Across 110th Street (1972)
This one, on the other hand—also about indie thieves ripping off the wrong guys and getting more than they bargained for—ages like wine, thanks to its subject and stylistic grit. (Barry Shear directed a script by Luther Davis, from a novel by Wally Ferris.) A heist goes wrong for a black crew and turns them into equal-opportunity killers, gunning down Italian mobsters, black gangsters working for them, and a couple of cops, too. It sets off a battle for Harlem on both sides of the thin blue line: the Mafia tries to hold onto increasingly hostile turf, while the NYPD tries to control the racial tinderbox by assigning a black lieutenant to oversee the white captain who’s ridden herd over the precinct for years. The movie never flinches, the bleakness of the world driving the story and infusing a host of great performances. Anthony Quinn and Yaphet Kotto, those two earthy giants, smolder and surprise as the officers in charge; Ed Bernard and Paul Benjamin break your heart as decent men driven to a desperate crime and more a desperate escape; and, as the local boss beholden to white overbosses, Richard Ward—talk about criminally underappreciated—is galvanizing, equal parts greed, compromise, and pride.
Night Moves (1975)
Director Arthur Penn had already upended the gangster movie (Bonnie and Clyde) and the Western (Little Big Man) before more slyly hauling deep noir into the bright sunshine of the Florida Keys.
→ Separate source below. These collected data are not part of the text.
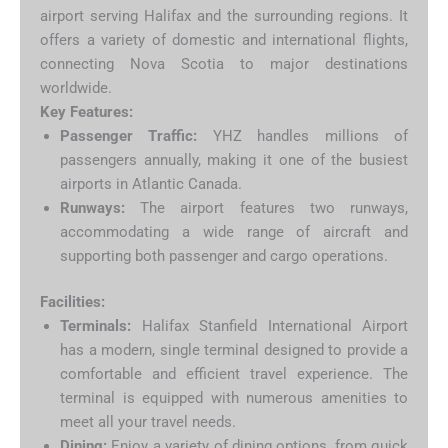
airport serving Halifax and the surrounding regions. It
offers a variety of domestic and international flights,
connecting Nova Scotia to major destinations
worldwide.
Key Features:
Passenger Traffic:
YHZ handles millions of
passengers annually, making it one of the busiest
airports in Atlantic Canada.
Runways:
The airport features two runways,
accommodating a wide range of aircraft and
supporting both passenger and cargo operations.
Facilities:
Terminals:
Halifax Stanfield International Airport
has a modern, single terminal designed to provide a
comfortable and efficient travel experience. The
terminal is equipped with numerous amenities to
meet all your travel needs.
Dining:
Enjoy a variety of dining options, from quick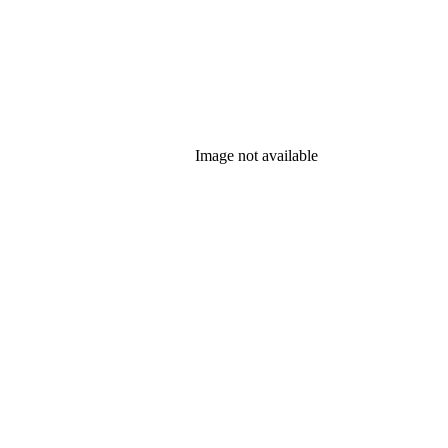
Image not available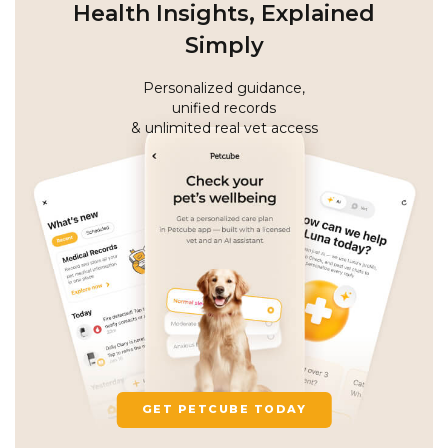
Health Insights, Explained
Simply
Personalized guidance,
unified records
& unlimited real vet access
GET PETCUBE TODAY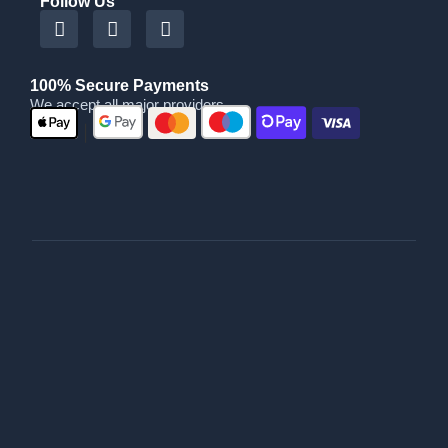
Follow Us
100% Secure Payments
We accept all major providers
|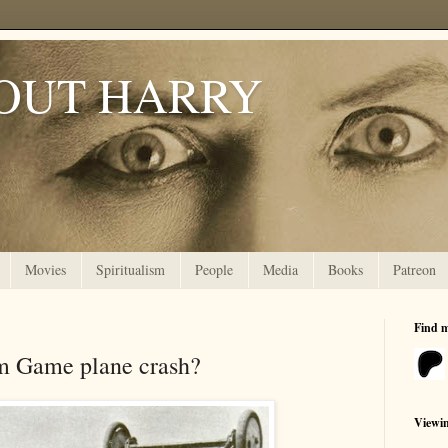
OUT HARRY
Movies
Spiritualism
People
Media
Books
Patreon
Find 
m Game plane crash?
Viewi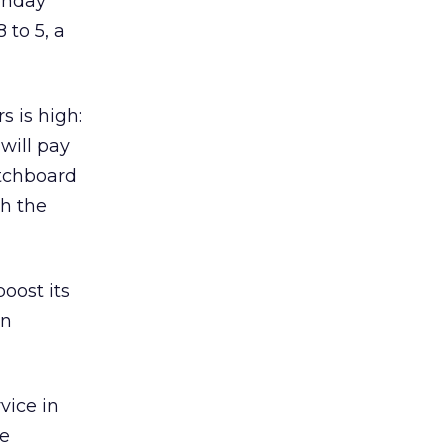
onday
 to 5, a
s is high:
will pay
itchboard
th the
oost its
on
vice in
ve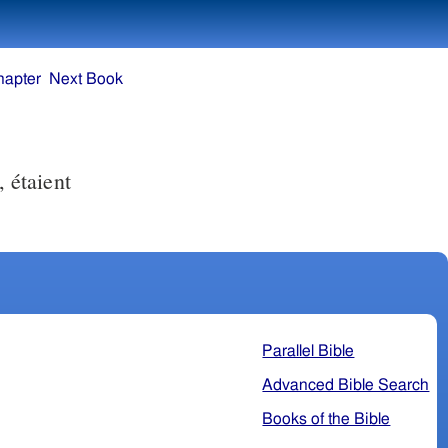
hapter
Next Book
, étaient
Parallel Bible
Advanced Bible Search
Books of the Bible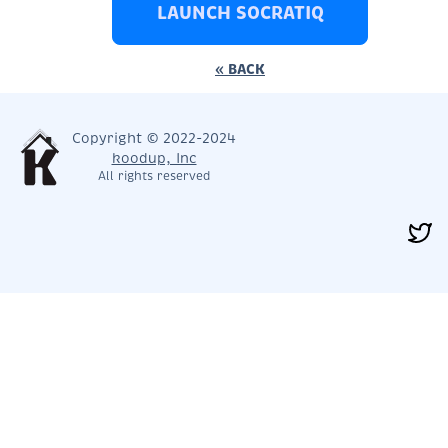
LAUNCH SOCRATIQ
« BACK
Copyright © 2022-2024
koodup, Inc
All rights reserved
< PREV
NEXT >
CLOSE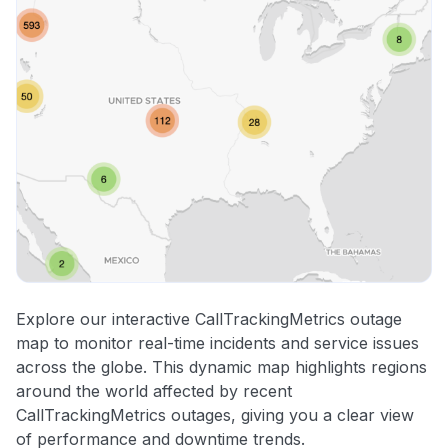
Explore our interactive CallTrackingMetrics outage
map to monitor real-time incidents and service issues
across the globe. This dynamic map highlights regions
around the world affected by recent
CallTrackingMetrics outages, giving you a clear view
of performance and downtime trends.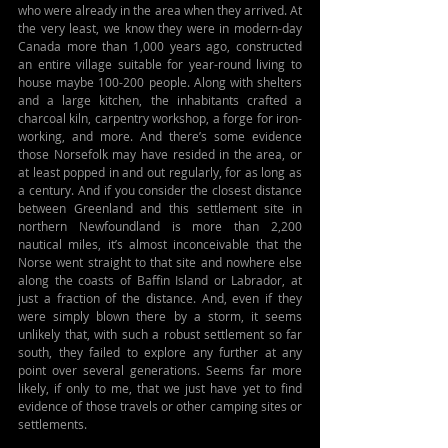
who were already in the area when they arrived. At 
the very least, we know they were in modern-day 
Canada more than 1,000 years ago, constructed 
an entire village suitable for year-round living to 
house maybe 100-200 people. Along with shelters 
and a large kitchen, the inhabitants crafted a 
charcoal kiln, carpentry workshop, a forge for iron-
working, and more. And there’s some evidence 
those Norsefolk may have resided in the area, or 
at least popped in and out regularly, for as long as 
a century. And if you consider the closest distance 
between Greenland and this settlement site in 
northern Newfoundland is more than 2,200 
nautical miles, it’s almost inconceivable that the 
Norse went straight to that site and nowhere else 
along the coasts of Baffin Island or Labrador, at 
just a fraction of the distance. And, even if they 
were simply blown there by a storm, it seems 
unlikely that, with such a robust settlement so far 
south, they failed to explore any further at any 
point over several generations. Seems far more 
likely, if only to me, that we just have yet to find 
evidence of those travels or other camping sites or 
settlements.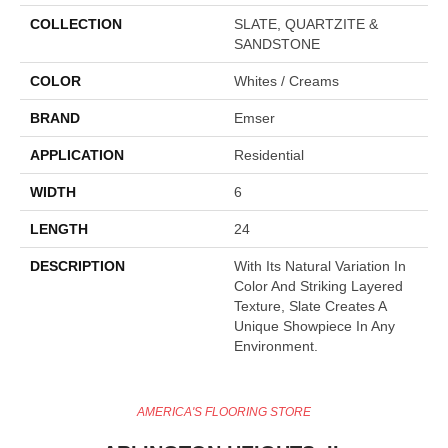
COLLECTION
SLATE, QUARTZITE &
SANDSTONE
COLOR
Whites / Creams
BRAND
Emser
APPLICATION
Residential
WIDTH
6
LENGTH
24
DESCRIPTION
With Its Natural Variation In
Color And Striking Layered
Texture, Slate Creates A
Unique Showpiece In Any
Environment.
AMERICA'S FLOORING STORE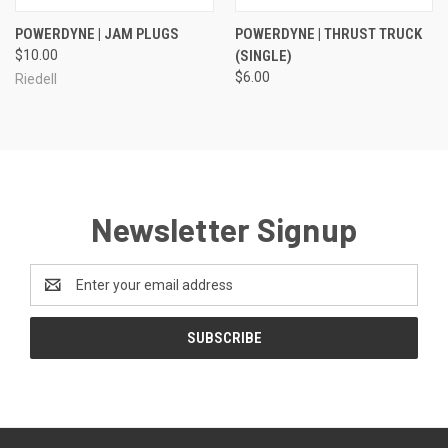
POWERDYNE | JAM PLUGS
POWERDYNE | THRUST TRUCK
$10.00
(SINGLE)
$6.00
Riedell
Newsletter Signup
Email
Address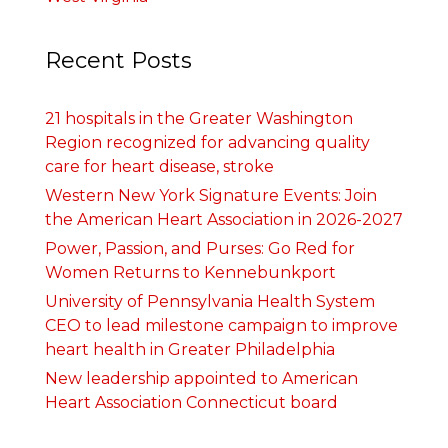
Recent Posts
21 hospitals in the Greater Washington
Region recognized for advancing quality
care for heart disease, stroke
Western New York Signature Events: Join
the American Heart Association in 2026-2027
Power, Passion, and Purses: Go Red for
Women Returns to Kennebunkport
University of Pennsylvania Health System
CEO to lead milestone campaign to improve
heart health in Greater Philadelphia
New leadership appointed to American
Heart Association Connecticut board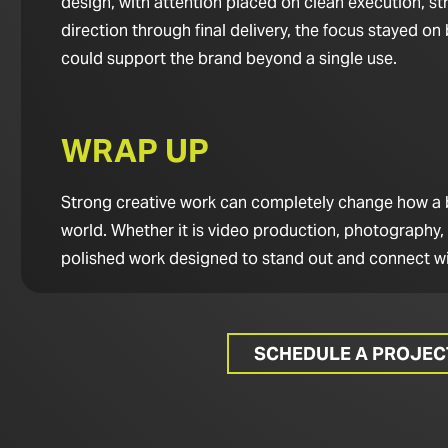
design, with attention placed on clean execution, st
direction through final delivery, the focus stayed o
could support the brand beyond a single use.
WRAP UP
Strong creative work can completely change how a bus
world. Whether it is video production, photography,
polished work designed to stand out and connect wi
SCHEDULE A PROJE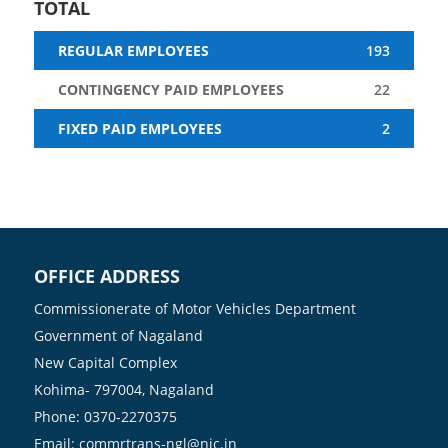
TOTAL
Contingency
193
Regular
Fixed Paid
Paid
22
Employees
Employees
Employees
2
OFFICE ADDRESS
Commissionerate of Motor Vehicles Department
Government of Nagaland
New Capital Complex
Kohima- 797004, Nagaland
Phone: 0370-2270375
Email: commrtrans-ngl@nic.in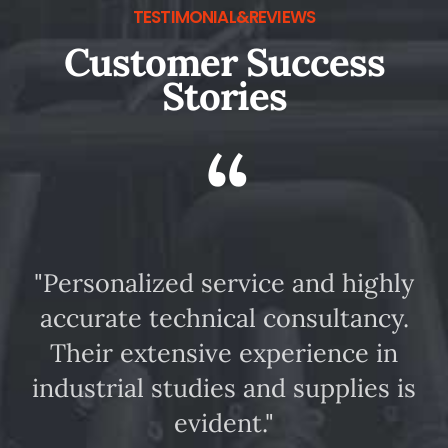
TESTIMONIAL&REVIEWS
Customer Success
Stories
“
"Personalized service and highly
accurate technical consultancy.
m
Their extensive experience in
industrial studies and supplies is
evident."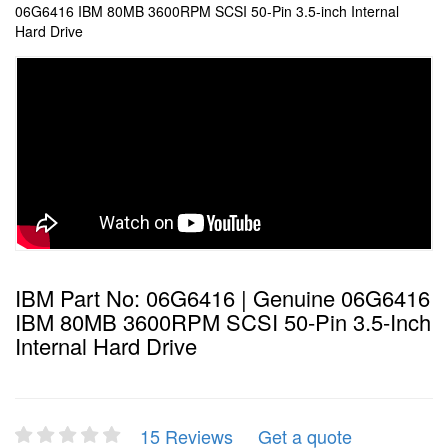
06G6416 IBM 80MB 3600RPM SCSI 50-Pin 3.5-inch Internal
Hard Drive
IBM Part No: 06G6416 | Genuine 06G6416
IBM 80MB 3600RPM SCSI 50-Pin 3.5-Inch
Internal Hard Drive
15 Reviews
Get a quote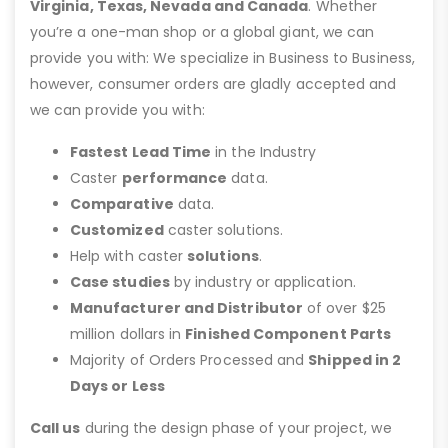
Virginia, Texas, Nevada and Canada
. Whether
you’re a one-man shop or a global giant, we can
provide you with: We specialize in Business to Business,
however, consumer orders are gladly accepted and
we can provide you with:
Fastest Lead Time
in the Industry
Caster
performance
data.
Comparative
data.
Customized
caster solutions.
Help with caster
solutions
.
Case studies
by industry or application.
Manufacturer and Distributor
of over $25
million dollars in
Finished Component Parts
Majority of Orders Processed and
Shipped in 2
Days or Less
Call us
during the design phase of your project, we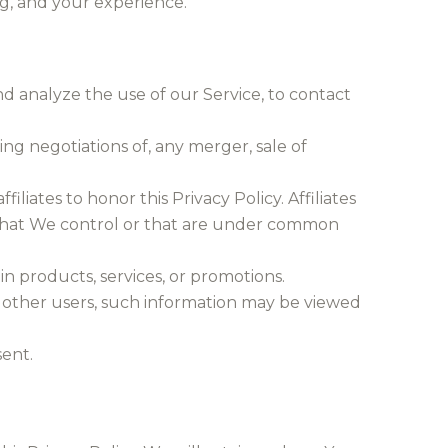
ng, and your experience.
d analyze the use of our Service, to contact
ng negotiations of, any merger, sale of
iliates to honor this Privacy Policy. Affiliates
 that We control or that are under common
n products, services, or promotions.
h other users, such information may be viewed
ent.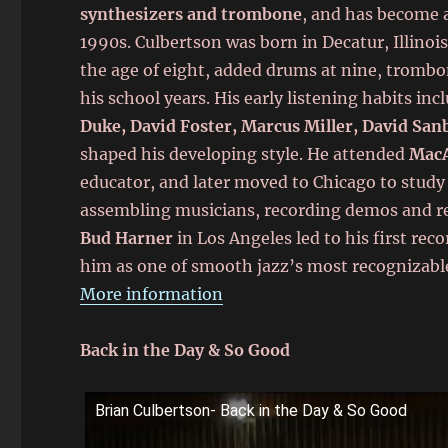
synthesizers and trombone
, and has become 
1990s. Culbertson was born in Decatur, Illinoi
the age of eight, added drums at nine, trombo
his school years. His early listening habits inc
Duke, David Foster, Marcus Miller, David San
shaped his developing style. He attended
MacA
educator, and later moved to Chicago to study
assembling musicians, recording demos and re
Bud Harner
in Los Angeles led to his first rec
him as one of smooth jazz’s most recognizabl
More information
Back in the Day & So Good
Brian Culbertson- Back in the Day & So Good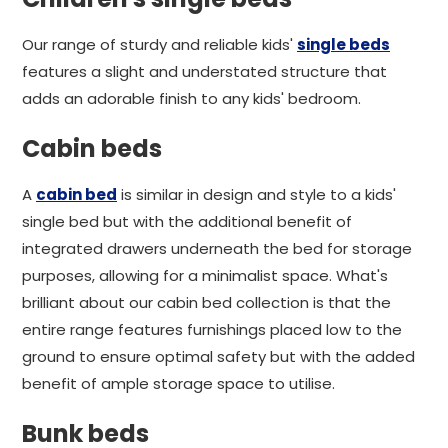
Our range of sturdy and reliable kids'
single beds
features a slight and understated structure that
adds an adorable finish to any kids' bedroom.
Cabin beds
A
cabin bed
is similar in design and style to a kids'
single bed but with the additional benefit of
integrated drawers underneath the bed for storage
purposes, allowing for a minimalist space. What's
brilliant about our cabin bed collection is that the
entire range features furnishings placed low to the
ground to ensure optimal safety but with the added
benefit of ample storage space to utilise.
Bunk beds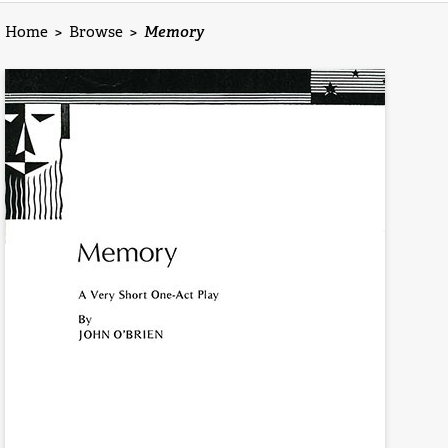
Home
>
Browse
>
Memory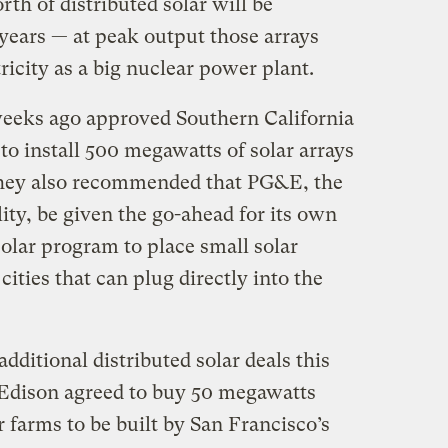
th of distributed solar will be
e years — at peak output those arrays
ricity as a big nuclear power plant.
weeks ago approved Southern California
to install 500 megawatts of solar arrays
hey also recommended that PG&E, the
lity, be given the go-ahead for its own
olar program to place small solar
ities that can plug directly into the
additional distributed solar deals this
 Edison agreed to buy 50 megawatts
r farms to be built by San Francisco’s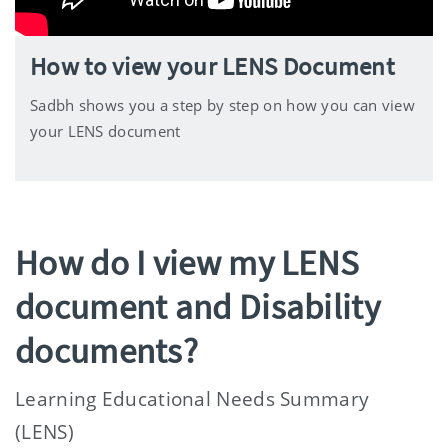
How to view your LENS Document
Sadbh shows you a step by step on how you can view
your LENS document
How do I view my LENS
document and Disability
documents?
Learning Educational Needs Summary
(LENS)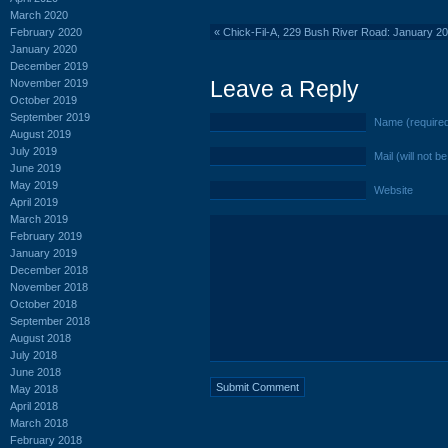
March 2020
February 2020
«
Chick-Fil-A, 229 Bush River Road: January 2
January 2020
December 2019
Leave a Reply
November 2019
October 2019
September 2019
Name (require
August 2019
July 2019
Mail (will not b
June 2019
May 2019
Website
April 2019
March 2019
February 2019
January 2019
December 2018
November 2018
October 2018
September 2018
August 2018
July 2018
June 2018
May 2018
April 2018
March 2018
February 2018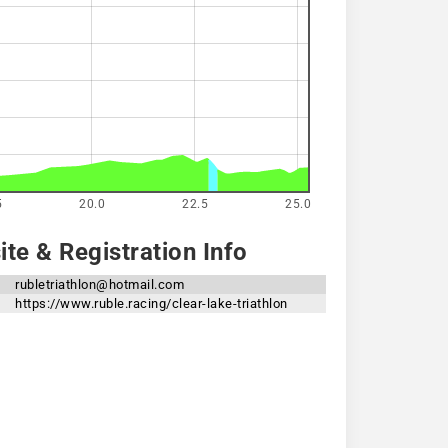
5
20.0
22.5
25.0
te & Registration Info
rubletriathlon@hotmail.com
https://www.ruble.racing/clear-lake-triathlon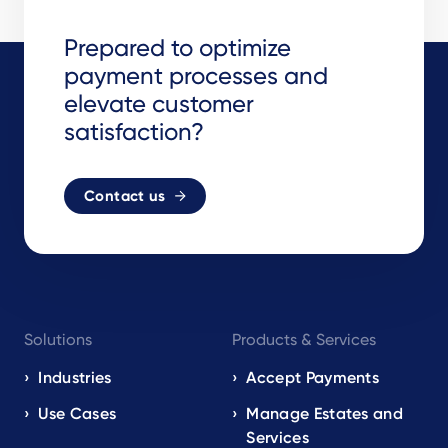
Prepared to optimize
payment processes and
elevate customer
satisfaction?
Contact us
Footer
Solutions
Products & Services
navigation
EN
Industries
Accept Payments
Use Cases
Manage Estates and
Services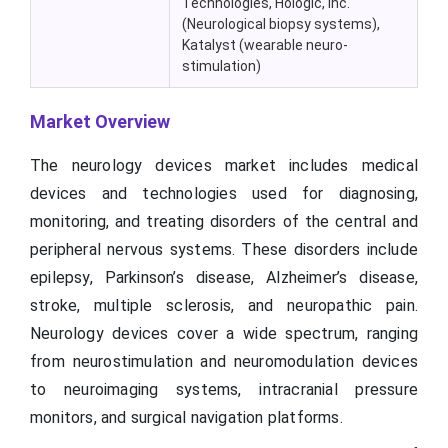
Technologies, Hologic, Inc.
(Neurological biopsy systems),
Katalyst
(wearable neuro-
stimulation)
Market Overview
The neurology devices market includes medical
devices and technologies used for diagnosing,
monitoring, and treating disorders of the central and
peripheral nervous systems. These disorders include
epilepsy, Parkinson’s disease, Alzheimer’s disease,
stroke, multiple sclerosis, and neuropathic pain.
Neurology devices cover a wide spectrum, ranging
from neurostimulation and neuromodulation devices
to neuroimaging systems, intracranial pressure
monitors, and surgical navigation platforms.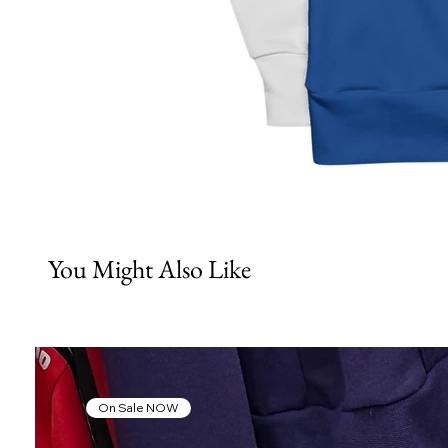
You Might Also Like
On Sale NOW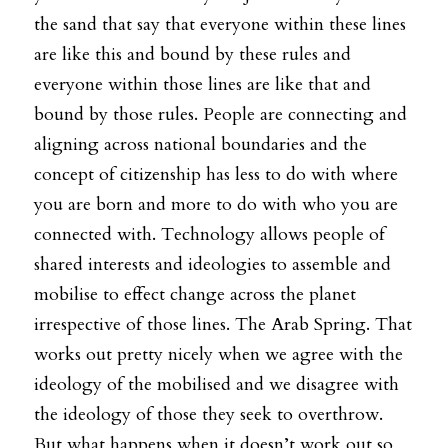
the sand that say that everyone within these lines 
are like this and bound by these rules and 
everyone within those lines are like that and 
bound by those rules. People are connecting and 
aligning across national boundaries and the 
concept of citizenship has less to do with where 
you are born and more to do with who you are 
connected with. Technology allows people of 
shared interests and ideologies to assemble and 
mobilise to effect change across the planet 
irrespective of those lines. The Arab Spring. That 
works out pretty nicely when we agree with the 
ideology of the mobilised and we disagree with 
the ideology of those they seek to overthrow. 
But what happens when it doesn’t work out so 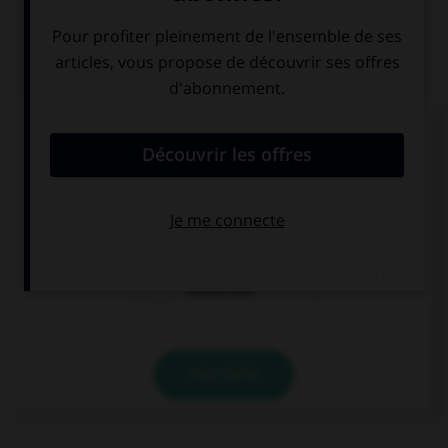
QUIZ
Parmi ces noms se finissant par le son [xion],
lequel est mal écrit ?
réflexion
détection
connection
VALIDER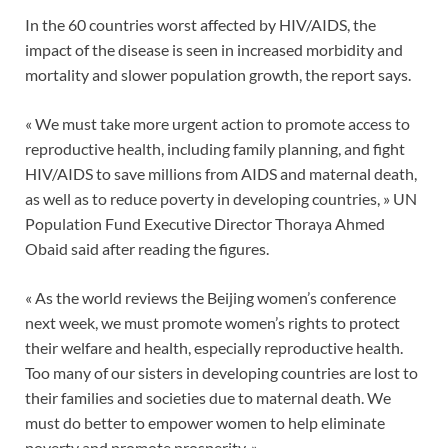
In the 60 countries worst affected by HIV/AIDS, the
impact of the disease is seen in increased morbidity and
mortality and slower population growth, the report says.
« We must take more urgent action to promote access to
reproductive health, including family planning, and fight
HIV/AIDS to save millions from AIDS and maternal death,
as well as to reduce poverty in developing countries, » UN
Population Fund Executive Director Thoraya Ahmed
Obaid said after reading the figures.
« As the world reviews the Beijing women’s conference
next week, we must promote women’s rights to protect
their welfare and health, especially reproductive health.
Too many of our sisters in developing countries are lost to
their families and societies due to maternal death. We
must do better to empower women to help eliminate
poverty and promote prosperity. »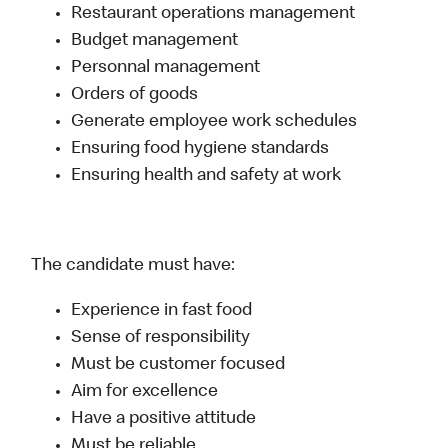
Restaurant operations management
Budget management
Personnal management
Orders of goods
Generate employee work schedules
Ensuring food hygiene standards
Ensuring health and safety at work
The candidate must have:
Experience in fast food
Sense of responsibility
Must be customer focused
Aim for excellence
Have a positive attitude
Must be reliable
It’s about a marital detective, Gene Hackman, confronting various marital disasters, including his own. He’s hired to track down the 16-year-old wild child of a former starlet, and finds the girl (Melanie Griffith, in her first major role) living with her stepfather and his girlfriend in a dysfunctional and incestuous triangle, which Hackman’s arrival turns into a fraught quadrangle. The storytelling’s a bit unusual—if you’re paying attention to these things, you’ll notice that there are almost no plot moves during the middle third, and it completely reboots into a new story in the final quarter—yet somehow every minute works. Watching it again recently, I was astonished how many lines from Alan Sharp’s script I recalled just before they were spoken, signal that this movie wore a deep groove in my sensibility without my even realizing it, the mark of a quiet masterpiece.